Once upon a time, that could have been a pretty juicy and expensive bit of work — some composer on hire thrown the writing job, collaborating with a lyricist, chuck the result at an editor, on to the arranger for the studio musicians, rehearsals, revisions, last second changes, the big moment executed by a seamless ballet of floormen and engineers and directors and janitors and who knows all. Everybody works, everybody eats and the sponsor pays for it all.

But even that level of hack capitalism is under the bus now. Now it's somebody with a hundred other tasks who throws "sausage song" into Google and grabs whatever pops out that's ripe and ready — and free. You think scruffy college kids and bloated hackers in Jolt-stained wifebeaters are the only folks downloading? Piracy's not a hobby anymore, Sparky, it's a business model. Just ask the photographers who used to make a pretty decent living shooting stock photos, the ones driven to the breadline by a million eager chimps with 10 megapixel Brownies and Flickr accounts. Free is a jim-dandy price — for the buyer.

Never let it be said that any commercial enterprise deserves protection from technical change, be it buggy whip manufacturers or art monopolists. Swimming with the sharks is self-evidently risky, and the burden of that risk settles on the taker.
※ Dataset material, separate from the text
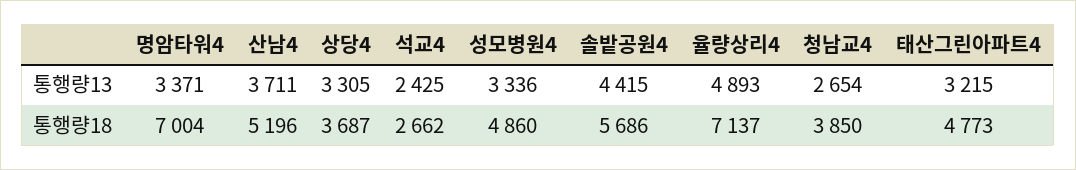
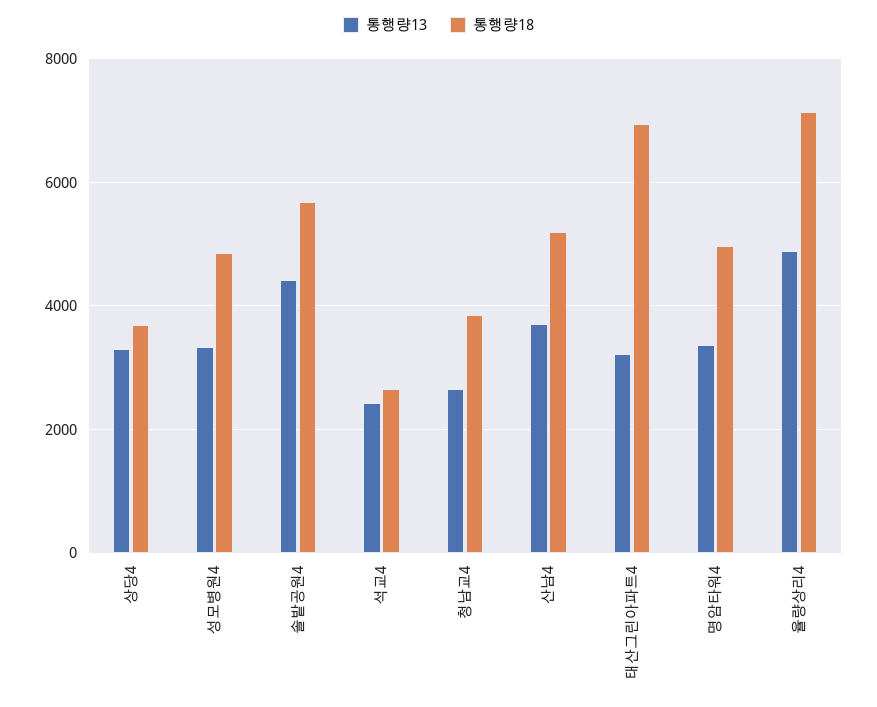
통행량18, 명암타워4: 7004 -> 5000
통행량18, 태산그린아파트4: 4773 -> 7000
A horrible truth of the New Economics is that free is always more attractive than its monetized alternative, and the inevitable flip side of the gold-plated slug of cheap high-quality production tools is a race to the bottom fueled by a zillion midnight software copies of Photoshop and ProTools. In that world, what the art creator gets from casting his bread upon the waters is wet bread. And the ghost of Buddy Pine whispers darkly from the shadows that when everyone's an artist, no one will be.

Pretty high price to pay for sticking it to the Man. But somebody's gotta do it.